Awesome. I have a pair of them there cool. Have you gotten eggs yet? I can't find any incubation techniques on their eggs.


----------



## Benjamin (Apr 3, 2012)

tortadise said:


> Awesome. I have a pair of them there cool. Have you gotten eggs yet? I can't find any incubation techniques on their eggs.


 I have gotten several eggs from them over the years. From what I have heard in recent times incubation is nothing to difficult.
I am going to incubate any eggs at room temperature. It works for geoemyda, cuora, clemmys, and indotestudo. It appears to be working for kinixys as well.


----------



## tortadise (Apr 3, 2012)

I've never had any hatch yet but I might try that. Or just leave them in the greenhouse when she lays next time. Hopefully it will work.


----------



## Benjamin (Apr 3, 2012)

tortadise said:


> I've never had any hatch yet but I might try that. Or just leave them in the greenhouse when she lays next time. Hopefully it will work.

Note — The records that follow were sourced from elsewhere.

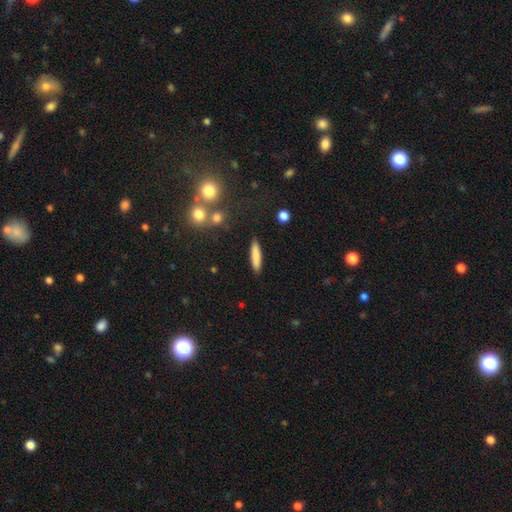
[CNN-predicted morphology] Overall: smooth (80%). How rounded: cigar-shaped (86%). Merging: none (88%).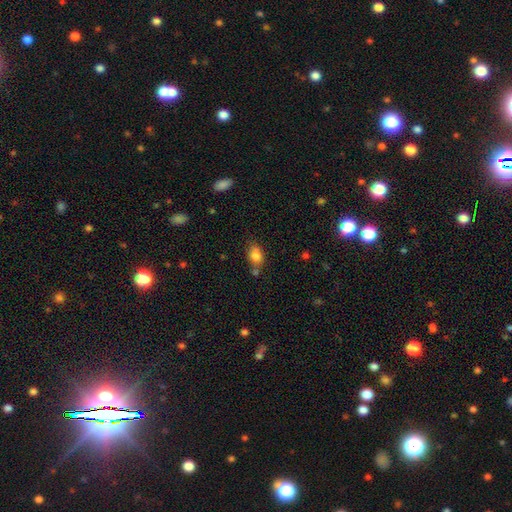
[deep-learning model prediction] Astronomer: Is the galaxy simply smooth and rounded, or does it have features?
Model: smooth — 83%.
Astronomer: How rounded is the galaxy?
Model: in between — 81%.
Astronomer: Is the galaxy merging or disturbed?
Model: none — 60%.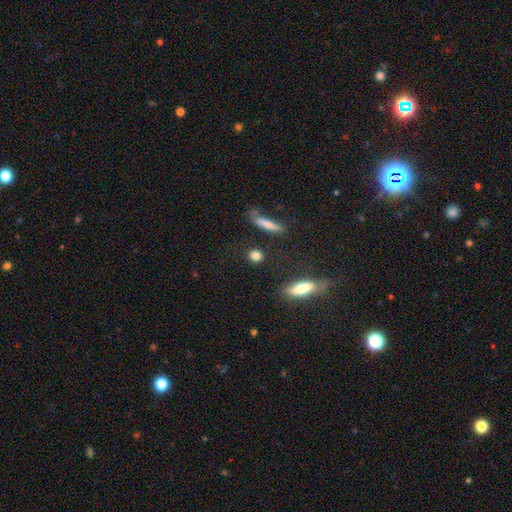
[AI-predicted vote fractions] Morphology: type=smooth (83%); roundness=round (60%); merging=none (82%).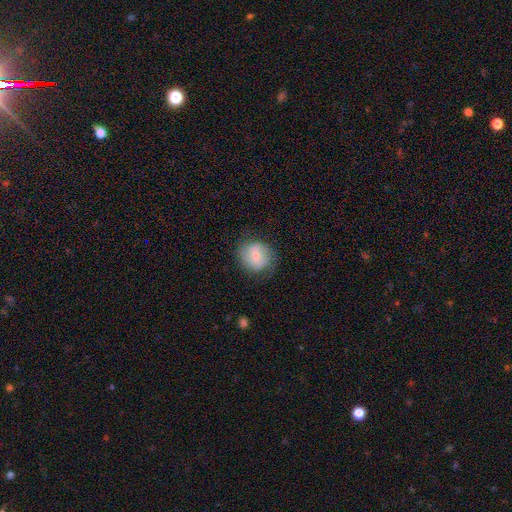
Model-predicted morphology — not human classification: Smooth or featured? smooth (55%)
How rounded? round (81%)
Merging? none (73%)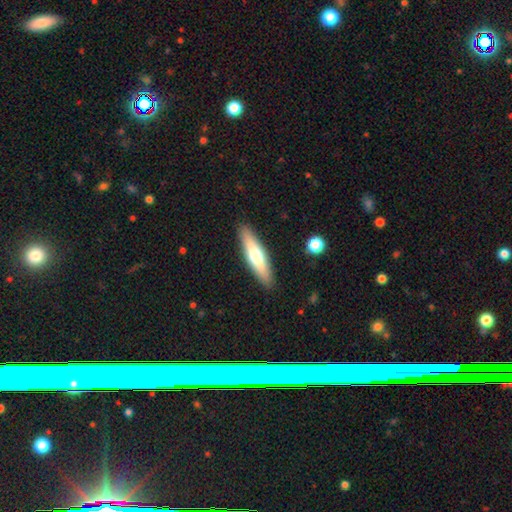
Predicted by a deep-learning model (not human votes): A smooth galaxy with no disk features (57%) that is cigar-shaped (73%).

Vote fractions:
- Smooth or featured? smooth: 57% / featured or disk: 38% / star or artifact: 5%
- How rounded? cigar-shaped: 73% / in between: 25% / round: 2%
- Merging? none: 90% / minor disturbance: 7% / major disturbance: 2% / merger: 1%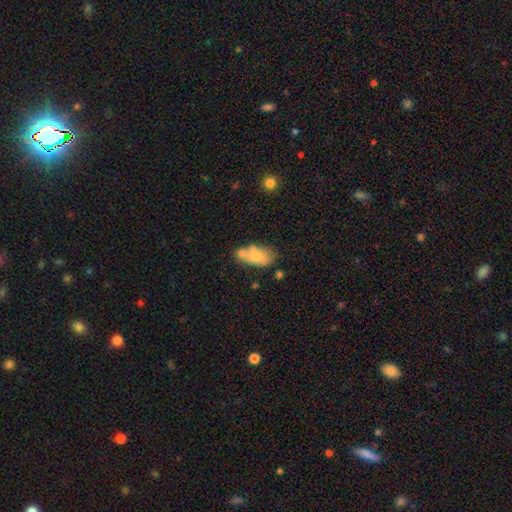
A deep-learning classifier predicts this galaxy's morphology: Smooth or featured: smooth — 63% (featured or disk — 29%)
How rounded: in between — 89% (round — 7%)
Merging: none — 40% (merger — 31%)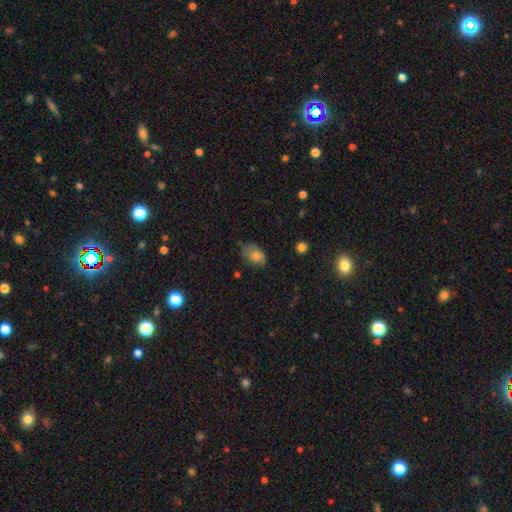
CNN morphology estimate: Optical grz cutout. It shows a smooth galaxy with no disk features (74%) that is in between round and cigar-shaped (83%). Merging: none (56%).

 Good luck. How often do you gets egg(s)?


----------



## tortadise (Apr 3, 2012)

I've had my pair for 4 years now gotten eggs twice. Every other year. I only got 2 each time.


----------



## ALDABRAMAN (Apr 3, 2012)




----------



## l0velesly (Apr 4, 2012)

Nice looking plastrons!!


----------



## Yvonne G (Apr 4, 2012)

From the odd little snippets here and there we've seen of your animals, you seem to have a very interesting and diverse collection. Very interesting. Makes me want to see more. MORE!!


----------



## Benjamin (Apr 4, 2012)

emysemys said:


> From the odd little snippets here and there we've seen of your animals, you seem to have a very interesting and diverse collection. Very interesting. Makes me want to see more. MORE!!


 Thank you. I have under 20 species, perhaps about 100 animals. I am certainly at my limits. Started a manouria photo shoot last night.


----------



## Yvonne G (Apr 4, 2012)

I have 15 species and about 100 animals too. I don't have any more room to diversify, so I'm staying with what I have. But there are so many, many that I'd really like to have!


----------



## Tom O. (Apr 4, 2012)

Nice turtles!


----------